What you will do → What you produce should be the lines from the line containing "此刻的中國本身也早已走上瞭資源市場經濟，並得益於經濟寰" through the last line below, both ends included, reproduced exactly and without pictures.

+++++

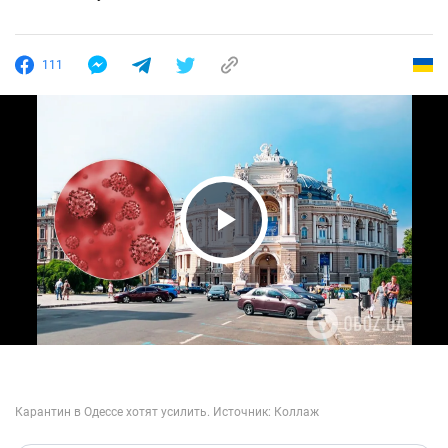
111
Play Video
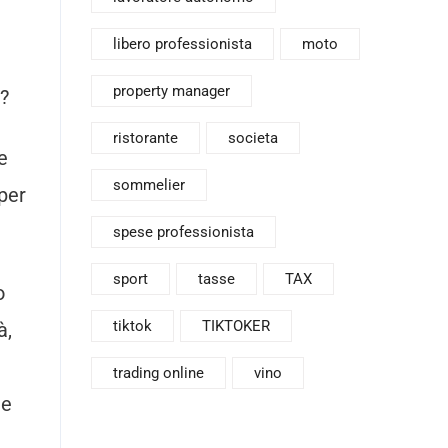
libero professionista
moto
property manager
e?
ristorante
societa
e
sommelier
per
spese professionista
sport
tasse
TAX
o
tiktok
TIKTOKER
à,
trading online
vino
he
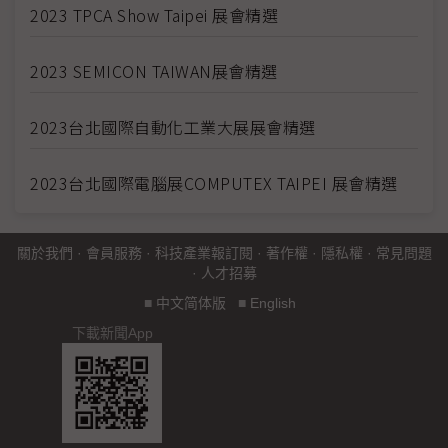
2023 TPCA Show Taipei 展會精選
2023 SEMICON TAIWAN展會精選
2023台北國際自動化工業大展展會精選
2023台北國際電腦展COMPUTEX TAIPEI 展會精選
關於我們
·
會員服務
·
科技產業報訂閱
·
著作權
·
隱私權
·
常見問題
·
人才招募
■
中文简体版
■
English
下載新聞App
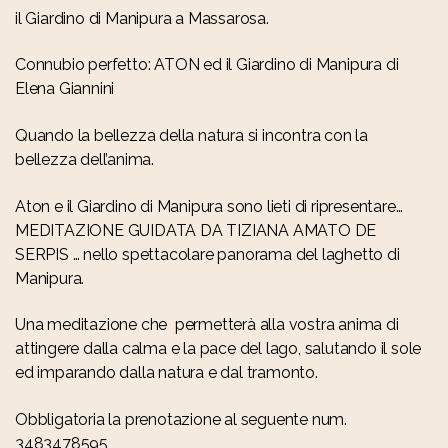
il Giardino di Manipura a Massarosa.
Connubio perfetto: ATON ed il Giardino di Manipura di
Elena Giannini
Quando la bellezza della natura si incontra con la
bellezza dell’anima.
Aton e il Giardino di Manipura sono lieti di ripresentare…
MEDITAZIONE GUIDATA DA TIZIANA AMATO DE
SERPIS … nello spettacolare panorama del laghetto di
Manipura.
Una meditazione che permetterà alla vostra anima di
attingere dalla calma e la pace del lago, salutando il sole
ed imparando dalla natura e dal tramonto.
Obbligatoria la prenotazione al seguente num.
3483478595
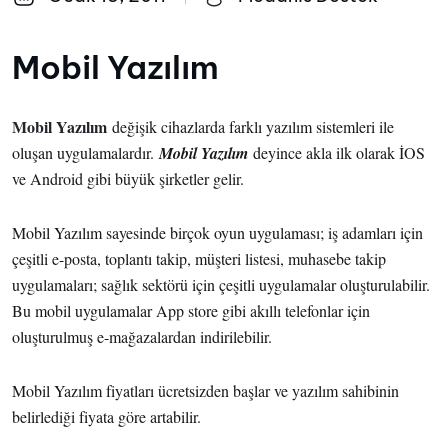
Mobil Yazılım
Mobil Yazılım
değişik cihazlarda farklı yazılım sistemleri ile
oluşan uygulamalardır.
Mobil Yazılım
deyince akla ilk olarak İOS
ve Android gibi büyük şirketler gelir.
Mobil Yazılım sayesinde birçok oyun uygulaması; iş adamları için
çeşitli e-posta, toplantı takip, müşteri listesi, muhasebe takip
uygulamaları; sağlık sektörü için çeşitli uygulamalar oluşturulabilir.
Bu mobil uygulamalar App store gibi akıllı telefonlar için
oluşturulmuş e-mağazalardan indirilebilir.
Mobil Yazılım fiyatları ücretsizden başlar ve yazılım sahibinin
belirlediği fiyata göre artabilir.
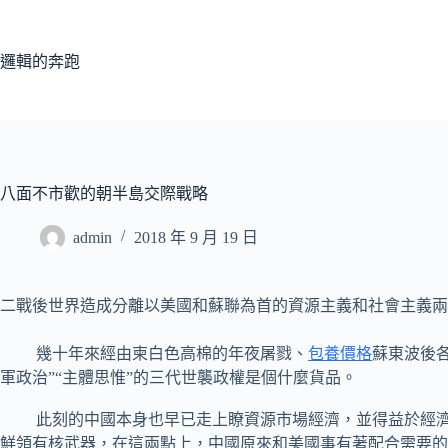
跳
至
主
邏輯的奔跑
要
內
容
八面不市歡的朝半島交際戰略
admin
2018 年 9 月 19 日
二戰後世界造成分離以美國和蘇聯為首的資源主義和社會主義兩
幾十年來經由柬白色高棉的年夜屠戮、
包養價格
蘇東波後
軍政治”“主體思惟”的三代世襲政權是個什麼貨品。
此刻的中國本身也早已走上瞭資源市場經濟，並得益於經濟寰
鮮領有核武器，在這兩點上，中國原來和美國事有著配合需要的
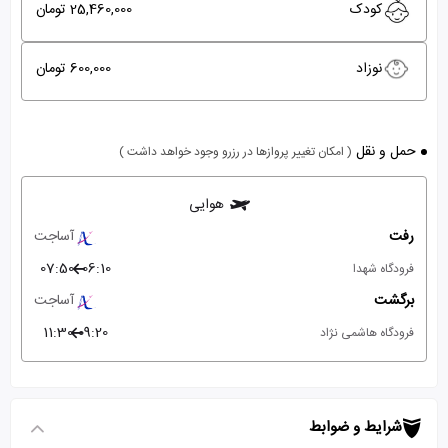
کودک
25,460,000 تومان
نوزاد
600,000 تومان
حمل و نقل
( امکان تغییر پروازها در رزرو وجود خواهد داشت )
هوایی
رفت
آساجت
07:50
06:10
فرودگاه شهدا
برگشت
آساجت
11:30
09:20
فرودگاه هاشمی نژاد
شرایط و ضوابط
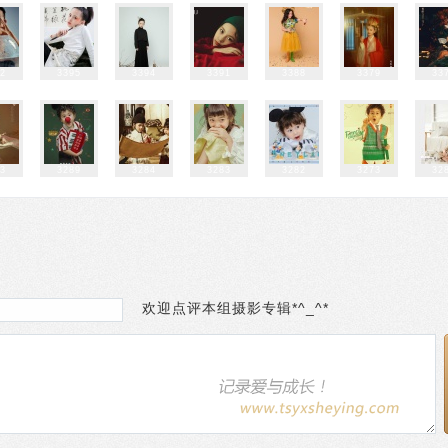
32
3395
3394
3391
3388
3379
33
93
3289
3284
3283
3282
3273
32
欢迎点评本组摄影专辑*^_^*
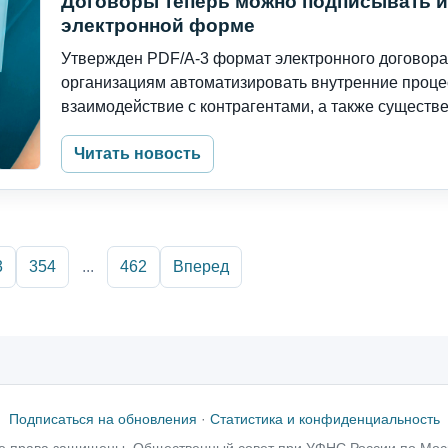
Договоры теперь можно подписывать и
электронной форме
Утвержден PDF/A-3 формат электронного договора
организациям автоматизировать внутренние процес
взаимодействие с контрагентами, а также существен
Читать новость
3
354
...
462
Вперед
Подписаться на обновления
·
Статистика и конфиденциальность
е права защищены, Общественный совет при УФНС России по Мос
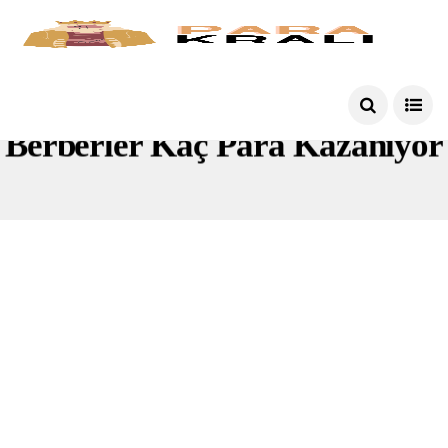
Berberler Kaç Para Kazanıyor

+++++

Solution for this problem →
此刻的中國本身也早已走上瞭資源市場經濟，並得益於經濟寰
鮮領有核武器，在這兩點上，中國原來和美國事有著配合需要的
کودک
25,460,000 تومان
نوزاد
600,000 تومان
حمل و نقل
( امکان تغییر پروازها در رزرو وجود خواهد داشت )
هوایی
رفت
آساجت
07:50
06:10
فرودگاه شهدا
برگشت
آساجت
11:30
09:20
فرودگاه هاشمی نژاد
شرایط و ضوابط
32
3395
3394
3391
3388
3379
33
93
3289
3284
3283
3282
3273
32
欢迎点评本组摄影专辑*^_^*
Договоры теперь можно подписывать и
электронной форме
Утвержден PDF/A-3 формат электронного договора
организациям автоматизировать внутренние процес
взаимодействие с контрагентами, а также существен
Читать новость
3
354
...
462
Вперед
Подписаться на обновления
·
Статистика и конфиденциальность
е права защищены, Общественный совет при УФНС России по Мос
Berberler Kaç Para Kazanıyor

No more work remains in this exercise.